I think it’s pretty clear what the main difference is between CP’s and my view of MJP. It’s a matter of perspective. He’s looking at rankings as reflective of certain qualities, while I’m looking at them only as a proportion of the pool. Quantitative versus qualitative analysis. He looks at a 1 and sees a certain kind of judge, distinct from what he sees when he looks at a 2 or a 3, all the way up and down the line, however long that line may be. On my side of it, I look at a 1 and say, this is the 20% of the field that will judge your most important rounds, while a 2 is the 20% of the field that will judge you if we can’t find a 1, a 3 is the next 20% and so forth. I apply no characteristics to 1s or 2s or 11s or 352s. He’s looking at it from the judges in, I’m looking at it from the tournament out.
Assigning judges my way forces him to muddle up his thinking about judges, and reclassify them from the 1s he truly considers 1s and the 2s he truly considers 2s and so forth into broader forced (and according to him arbitrary) ratings. His 1s now include some of what he perceives of as 2s, etc. Assigning judges his way respects his classifications, but forces me to deviate from mutuality, because when I do give him mutuality, it is way more mutual, and even when it isn’t mutual, his non-mutuality is mathematically predicted to be closer than my non-mutuality. He’s willing to accept that deviation. The question is, am I?

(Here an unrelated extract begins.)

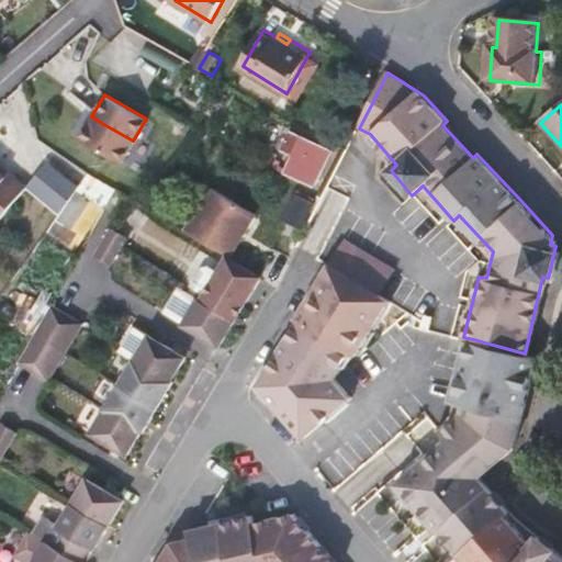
[(105,125),(91,116),(78,136),(120,161),(133,141),(105,125)]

I think we start getting into a discussion of religion at this point, as I alluded to last time. Should a tournament be built to support his way of doing things, which we can probably grant as comparable to most circuit folks, or my way of doing things, which forces everyone to redefine the categories? My way would seem to insist that there should only be so many categories, supported by a belief that enough is enough, and that while we’re handing the decision of the judge to the teams, we’re handing it over only so far. I seem to be supporting an orthodoxy of having to pick up a wider variety of judges. Of course, in reality, our numbers aren’t all that different, and in any given tournament probably wouldn’t play out all that differently. But the energy spent in preffing, especially for teams new to it and perhaps confounded by it, cannot be ignored. For non-circuit teams, fewer tiers make way more sense than more tiers.
I think what I suggested yesterday has merit, that we apply standards to MJP depending not on our religion but on our tournaments. After all, there are some tournaments I tab, bid tournaments, that don’t use (and in at least one case, refuses to use) MJP. So if we can accept that tournaments are that different already, why not have a couple of ways of doing MJP? The high-ticket circuit tournament vs the regional or college tournament would be the general distinction, and the tournament itself decides how it’s going to go.
Honestly, though, if that is the best way to go, then maybe MJP at the circuit end should be tossed completely in favor of ordinals. The way CP’s analysis works, ordinals make more sense to him than any preset tier, right? I’m not being facetious. The question becomes, where would we do those ordinals?